The group has a model of sorts in Sheldon Whitehouse (D-R.I.), the Senate leader of a bicameral climate change task force, who delivers weekly floor speeches as part of a personal interest in highlighting the science behind adverse consequences from man-made greenhouse gases (ClimateWire, March 7).
"Our job is to bring in some reinforcements" for Whitehouse, Schatz said, "so he's not alone in the wilderness but part of a growing group of people who will eventually be in both parties." Schatz, who was appointed late last year to replace the late nine-term Sen. Daniel Inouye (D-Hawaii) and is running in 2014 to fill the rest of Inouye's term, was endorsed the other day by former Vice President Al Gore as he battles with Rep. Colleen Hanabusa in the Democratic primary.
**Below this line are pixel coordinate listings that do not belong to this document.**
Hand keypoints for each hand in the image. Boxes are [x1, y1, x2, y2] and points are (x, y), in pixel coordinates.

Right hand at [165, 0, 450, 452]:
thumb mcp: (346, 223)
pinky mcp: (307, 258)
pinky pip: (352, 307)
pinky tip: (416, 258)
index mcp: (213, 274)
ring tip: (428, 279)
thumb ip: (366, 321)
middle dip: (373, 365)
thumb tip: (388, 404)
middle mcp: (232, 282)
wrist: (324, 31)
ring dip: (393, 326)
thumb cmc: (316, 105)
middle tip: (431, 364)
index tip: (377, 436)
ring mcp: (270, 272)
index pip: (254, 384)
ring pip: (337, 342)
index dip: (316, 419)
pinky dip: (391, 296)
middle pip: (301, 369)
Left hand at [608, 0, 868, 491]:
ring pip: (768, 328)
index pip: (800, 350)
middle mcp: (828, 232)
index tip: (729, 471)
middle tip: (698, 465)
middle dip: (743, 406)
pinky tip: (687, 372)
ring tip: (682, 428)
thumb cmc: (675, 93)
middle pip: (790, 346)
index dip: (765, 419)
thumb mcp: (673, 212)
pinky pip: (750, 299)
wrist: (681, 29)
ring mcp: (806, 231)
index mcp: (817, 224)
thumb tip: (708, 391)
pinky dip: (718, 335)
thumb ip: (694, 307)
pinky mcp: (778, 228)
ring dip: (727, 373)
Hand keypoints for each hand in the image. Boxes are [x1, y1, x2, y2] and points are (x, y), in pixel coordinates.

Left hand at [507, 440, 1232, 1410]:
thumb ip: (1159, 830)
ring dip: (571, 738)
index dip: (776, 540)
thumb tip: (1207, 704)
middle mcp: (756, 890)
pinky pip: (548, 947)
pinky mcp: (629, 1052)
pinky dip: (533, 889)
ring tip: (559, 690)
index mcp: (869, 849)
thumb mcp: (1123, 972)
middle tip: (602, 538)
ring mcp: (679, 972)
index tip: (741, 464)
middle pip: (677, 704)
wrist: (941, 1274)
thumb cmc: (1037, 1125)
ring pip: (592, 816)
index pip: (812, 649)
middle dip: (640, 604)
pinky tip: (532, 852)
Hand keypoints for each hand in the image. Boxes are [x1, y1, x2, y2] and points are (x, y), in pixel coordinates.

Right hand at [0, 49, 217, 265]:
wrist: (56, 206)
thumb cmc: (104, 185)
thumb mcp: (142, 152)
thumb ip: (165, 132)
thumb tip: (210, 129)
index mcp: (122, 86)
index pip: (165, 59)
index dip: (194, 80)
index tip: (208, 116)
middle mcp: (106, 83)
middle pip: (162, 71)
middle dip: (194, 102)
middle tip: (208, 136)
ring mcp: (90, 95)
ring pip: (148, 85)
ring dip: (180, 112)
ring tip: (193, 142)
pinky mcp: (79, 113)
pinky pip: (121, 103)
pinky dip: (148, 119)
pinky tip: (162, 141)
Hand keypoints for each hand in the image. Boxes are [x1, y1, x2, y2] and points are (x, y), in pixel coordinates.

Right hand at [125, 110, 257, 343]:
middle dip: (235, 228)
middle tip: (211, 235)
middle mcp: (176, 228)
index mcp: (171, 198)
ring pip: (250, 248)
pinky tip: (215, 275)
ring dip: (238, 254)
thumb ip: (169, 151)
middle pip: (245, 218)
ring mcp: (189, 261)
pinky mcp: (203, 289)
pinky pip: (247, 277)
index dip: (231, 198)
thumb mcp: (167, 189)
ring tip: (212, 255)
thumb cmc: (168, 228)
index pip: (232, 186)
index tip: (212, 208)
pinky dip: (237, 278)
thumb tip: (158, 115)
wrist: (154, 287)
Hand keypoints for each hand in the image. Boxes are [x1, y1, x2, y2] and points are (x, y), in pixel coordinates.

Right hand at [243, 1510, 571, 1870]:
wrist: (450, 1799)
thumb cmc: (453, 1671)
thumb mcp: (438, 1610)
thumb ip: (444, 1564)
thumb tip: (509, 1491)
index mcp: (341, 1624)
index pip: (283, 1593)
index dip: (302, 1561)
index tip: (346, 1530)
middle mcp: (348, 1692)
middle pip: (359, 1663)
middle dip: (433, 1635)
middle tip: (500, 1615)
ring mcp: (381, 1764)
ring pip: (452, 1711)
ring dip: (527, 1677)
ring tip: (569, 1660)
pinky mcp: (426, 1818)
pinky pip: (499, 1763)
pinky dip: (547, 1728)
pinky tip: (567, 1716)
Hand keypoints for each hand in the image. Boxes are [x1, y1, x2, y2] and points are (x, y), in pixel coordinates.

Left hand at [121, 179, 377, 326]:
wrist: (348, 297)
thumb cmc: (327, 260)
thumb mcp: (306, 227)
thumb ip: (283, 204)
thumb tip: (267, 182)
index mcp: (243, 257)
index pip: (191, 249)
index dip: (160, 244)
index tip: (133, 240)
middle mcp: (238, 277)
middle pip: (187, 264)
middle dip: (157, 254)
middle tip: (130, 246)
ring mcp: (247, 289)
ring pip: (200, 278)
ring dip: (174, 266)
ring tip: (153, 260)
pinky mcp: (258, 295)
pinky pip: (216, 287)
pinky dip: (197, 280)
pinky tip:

Whitehouse, for his part, described himself as "delighted to work with" the crop of outspoken first-term Democrats on drawing attention to climate change. But he took a dimmer view than Schatz of the prospects that younger Republicans might soon follow their wary interest in immigration reform with even a rhetorical embrace of emissions limits.
When it comes to global warming, Whitehouse said, "Republicans are a little bit like the cartoon character who's walked off the cliff but hasn't looked down yet." A decade or more might pass before a similar crop of young GOP lawmakers takes an interest in the issue, he predicted.
The 'incumbency culture'
The environmental fervor of first-term Democrats is not limited to their voter registration -- independent Angus King of Maine, a member of the caucus, touted National Oceanic and Atmospheric Administration data to CBS News before he took office -- nor is it confined to the younger arrivals in Washington. New Sen. Ed Markey (D-Mass.) is a climate dean unto himself, as Whitehouse observed in his interview with E&E Daily.
What's more, their ranks stand to swell next fall if Rep. Gary Peters (D) of Michigan wins his bid to replace retiring Sen. Carl Levin (D). Peters' advocacy for more federal attention to the environmental impact of petroleum coke, a byproduct of refining Canadian oil sands, won him early praise from Sittenfeld of LCV. The Sierra Club endorsed Peters last week.
But perhaps the most intriguing question mark that surrounds the first-term Senate Democrats is whether their ardency can survive their next election cycles. More than a few of the lawmakers they replaced -- like former Senate Energy and Natural Resources Chairman Jeff Bingaman (D-N.M.) and former Sen. Joe Lieberman (I-Conn.) -- were seen as strong environmental supporters but pursued less far-reaching legislative solutions while working alongside Republicans who did not share their views on climate.
Craig Holman, a lobbyist for the government watchdog group Public Citizen, ascribed the impulse to moderate on contentious issues such as climate change to the influence of Washington's "incumbency culture."
"When new members come to Congress, they tend to be much more ideological, much more optimistic, and quite frankly, a little more dogmatic than their elder colleagues are," Holman said in an interview.
"The longer members stay in Congress, the more they tend to become acclimated" to the need for healthy re-election coffers "and what that means when you have to compromise your values."